### Text excerpt
R. Bernardi, Heidi L. Doden, Marcelo C. R. Melo
Jun 13, 2020
The ability to metabolize both endogenous and exogenous compounds to a variety of metabolic products is not exclusive to our human cells. In fact, the bacterial communities that inhabit our digestive system are responsible for a network of steroid transformations that can produce hormones in the gut, which are then absorbed to act in the host. These communities have been shown to impact our health in numerous ways, affecting disease predisposition, pathogenesis, physical fitness, and dietary responsiveness. Steroid biotransformations by gut bacteria are predicted to impact the host endocrine system. A particular set of transformations facilitated by microbial enzymes has been shown to result in the formation of 11-oxy-androgens from host-derived cortisol. Since androgens have been implicated in disease and immune modulations, understanding the structure and catalytic mechanism of enzymes involved in cortisol metabolism is a key step to hasten the development of strategies that reduce the formation of disease-promoting bioactive steroids in certain individuals. Here, we combine experimental and computational techniques to describe DesC, an enzyme capable of creating 20α-dihydrocortisol and siphoning cortisol away from pathways that produce androgens. DesC diverges significantly from previously described bacterial and eukaryotic counterparts, catalyzing an NADH-dependent 20α-hydroxysteroid dehydrogenase reaction but presenting little sequence and structure similarity to them. The structural information obtained by X-ray crystallography and hybrid QM/MM simulations, validated through mutagenesis studies, show the reaction occurs through a multi-step proton relay mechanism. Free energy calculations were then used to describe the kinetics of the reaction mechanism. The mechanistic information presented here can be employed in the development of therapeutics to divert microbial pathways away from disease-promoting steroids.

### Assigned task
In the abstract on the DesC enzyme, which product does DesC create from cortisol?

### Entries supplied
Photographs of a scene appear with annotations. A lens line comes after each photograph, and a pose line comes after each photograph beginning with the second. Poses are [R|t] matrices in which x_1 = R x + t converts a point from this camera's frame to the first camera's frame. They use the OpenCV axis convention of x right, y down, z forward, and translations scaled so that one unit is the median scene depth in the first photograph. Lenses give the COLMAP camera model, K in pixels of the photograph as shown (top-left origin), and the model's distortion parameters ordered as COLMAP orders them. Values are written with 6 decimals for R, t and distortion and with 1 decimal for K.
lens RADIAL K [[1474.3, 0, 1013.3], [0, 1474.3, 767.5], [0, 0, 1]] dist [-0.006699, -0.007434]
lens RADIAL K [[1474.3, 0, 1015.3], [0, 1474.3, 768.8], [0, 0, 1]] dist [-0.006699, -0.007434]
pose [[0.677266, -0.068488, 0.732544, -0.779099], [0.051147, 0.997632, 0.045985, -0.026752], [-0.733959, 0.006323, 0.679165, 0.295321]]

---

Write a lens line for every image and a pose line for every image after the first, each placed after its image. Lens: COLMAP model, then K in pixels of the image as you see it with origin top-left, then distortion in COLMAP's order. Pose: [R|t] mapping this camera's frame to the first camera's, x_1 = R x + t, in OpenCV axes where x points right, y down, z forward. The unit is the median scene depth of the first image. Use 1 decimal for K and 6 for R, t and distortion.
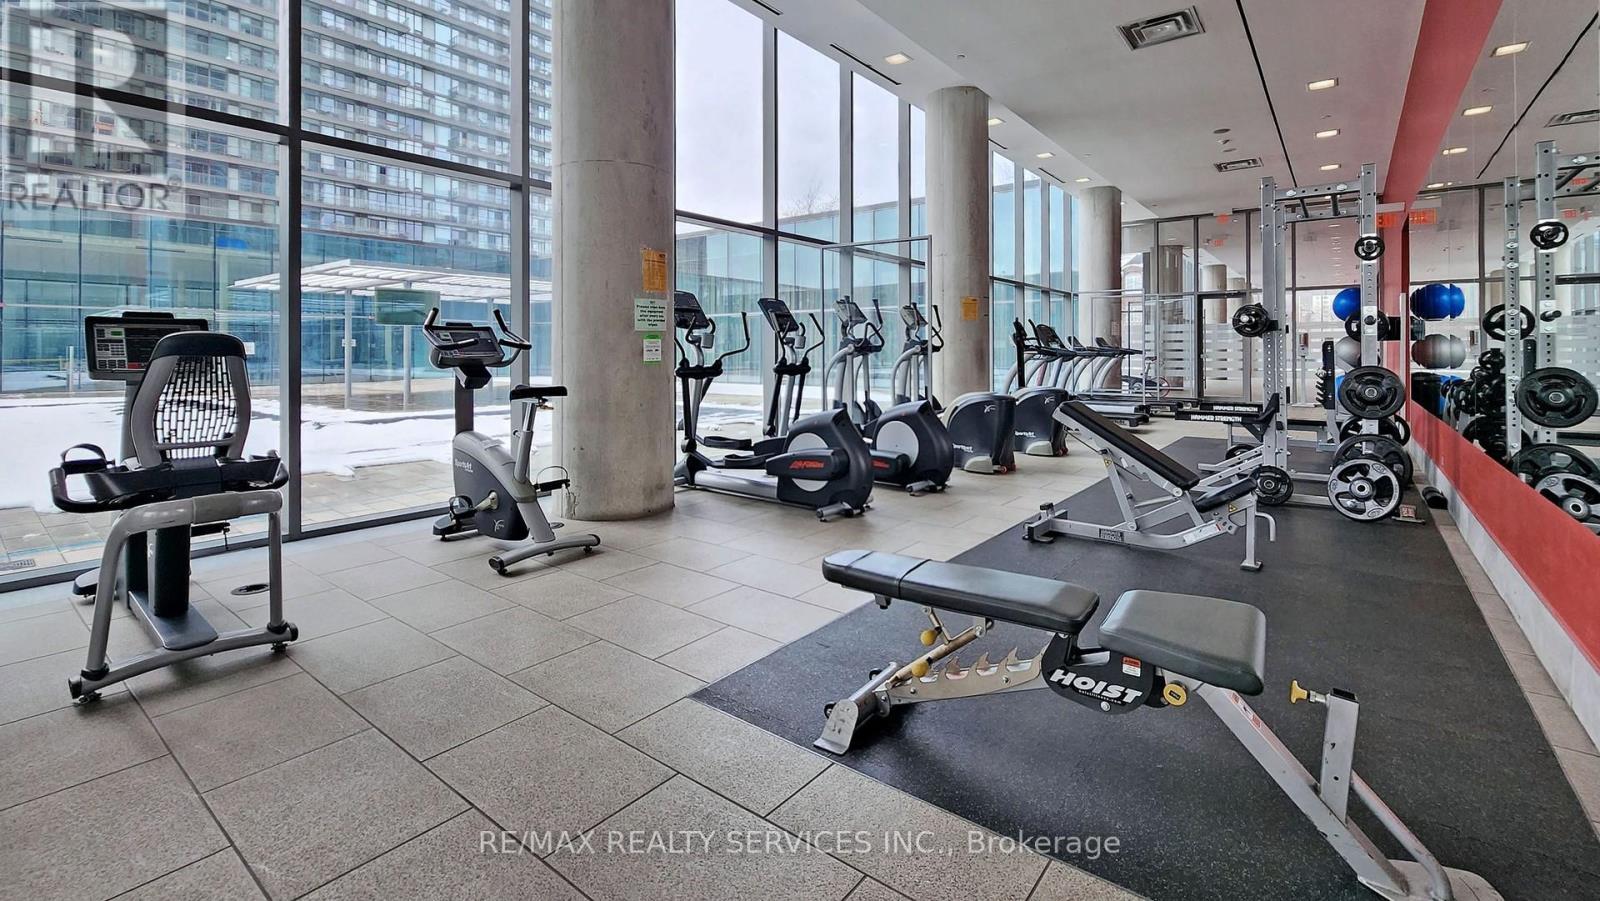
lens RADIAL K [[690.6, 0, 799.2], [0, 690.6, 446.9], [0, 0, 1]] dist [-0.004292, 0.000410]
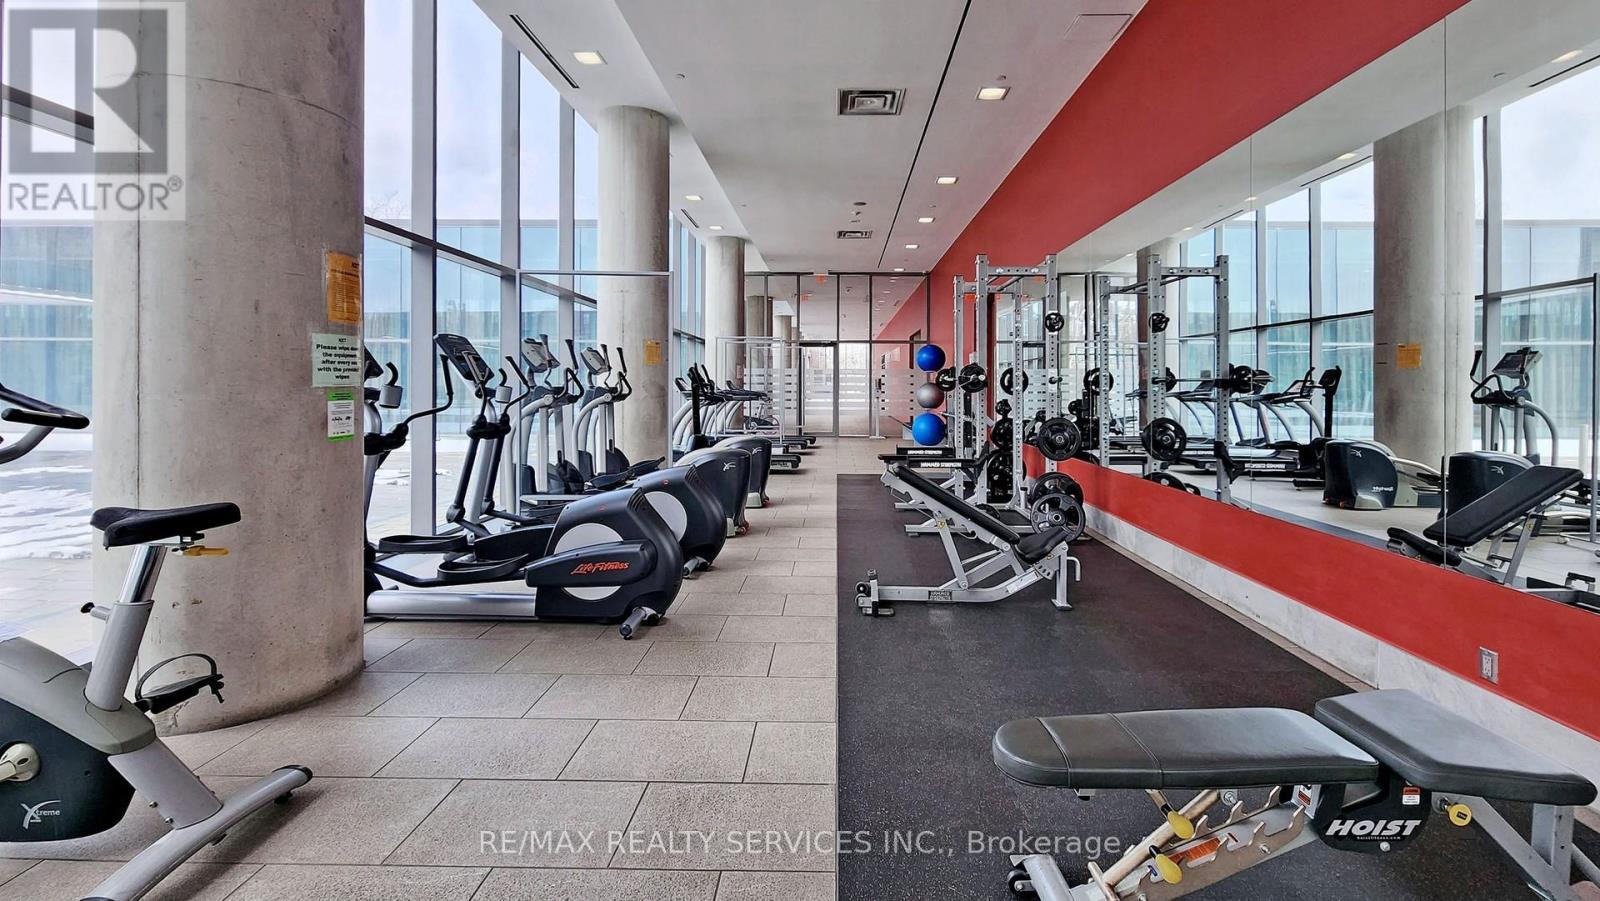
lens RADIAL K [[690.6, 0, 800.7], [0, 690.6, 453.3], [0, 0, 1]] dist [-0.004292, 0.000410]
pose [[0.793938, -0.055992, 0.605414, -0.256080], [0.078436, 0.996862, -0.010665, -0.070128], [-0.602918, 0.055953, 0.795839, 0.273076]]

...

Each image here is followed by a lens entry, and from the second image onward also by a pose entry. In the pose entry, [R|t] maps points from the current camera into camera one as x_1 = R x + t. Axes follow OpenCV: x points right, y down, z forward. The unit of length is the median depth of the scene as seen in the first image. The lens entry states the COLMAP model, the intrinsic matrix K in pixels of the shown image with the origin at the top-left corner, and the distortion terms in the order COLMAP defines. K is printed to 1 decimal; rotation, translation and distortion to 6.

### Exercise result
20α-dihydrocortisol